Supplied records:
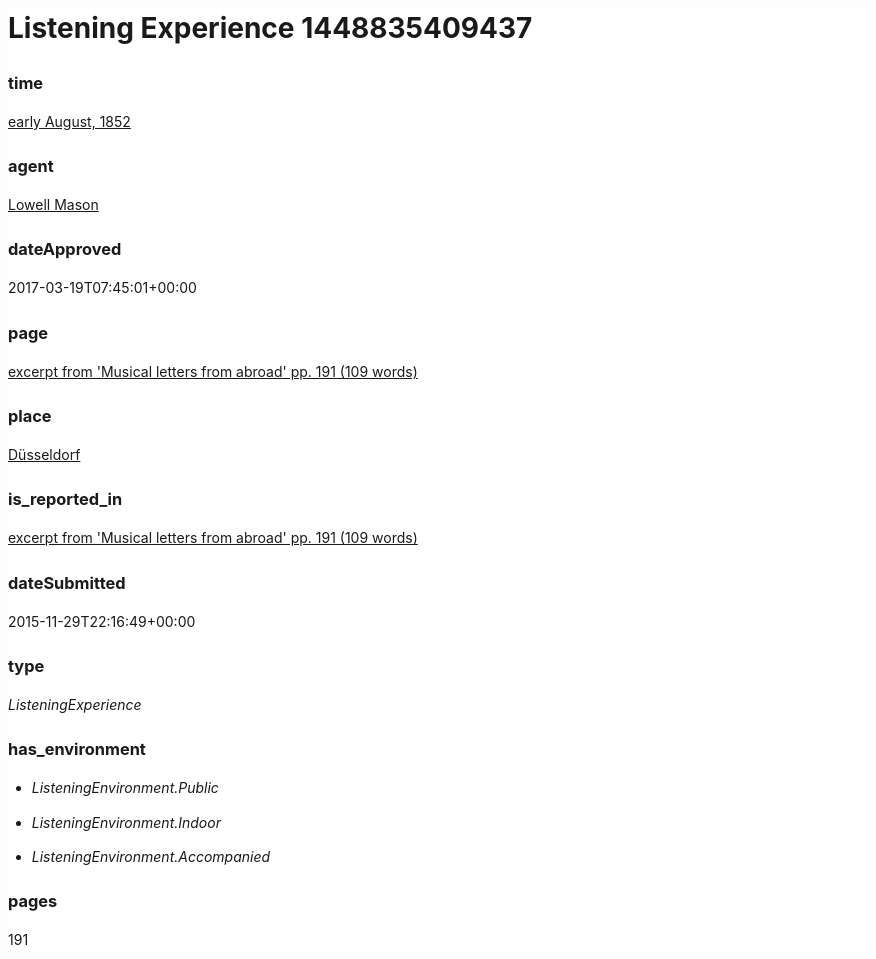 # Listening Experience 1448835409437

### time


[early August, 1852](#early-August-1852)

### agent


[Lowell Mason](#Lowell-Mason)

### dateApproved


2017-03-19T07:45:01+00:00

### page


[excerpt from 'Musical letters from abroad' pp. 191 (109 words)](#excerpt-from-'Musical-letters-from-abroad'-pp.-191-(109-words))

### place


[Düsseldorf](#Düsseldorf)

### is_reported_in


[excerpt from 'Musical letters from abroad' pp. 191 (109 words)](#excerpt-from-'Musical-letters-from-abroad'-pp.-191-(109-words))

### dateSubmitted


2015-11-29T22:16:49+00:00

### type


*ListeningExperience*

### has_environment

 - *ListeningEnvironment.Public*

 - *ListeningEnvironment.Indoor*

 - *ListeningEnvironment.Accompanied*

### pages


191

Task: Recast the lines as a Markdown table, starting at the line that contains "### is_reported_in" and ending at the last line of the rows. Use the columns Number and Text, and leave out blank lines.

Response below:
| Number | Text |
|---|---|
| 1 | ### is_reported_in |
| 2 | [excerpt from 'Musical letters from abroad' pp. 191 (109 words)](#excerpt-from-'Musical-letters-from-abroad'-pp.-191-(109-words)) |
| 3 | ### dateSubmitted |
| 4 | 2015-11-29T22:16:49+00:00 |
| 5 | ### type |
| 6 | *ListeningExperience* |
| 7 | ### has_environment |
| 8 |  - *ListeningEnvironment.Public* |
| 9 |  - *ListeningEnvironment.Indoor* |
| 10 |  - *ListeningEnvironment.Accompanied* |
| 11 | ### pages |
| 12 | 191 |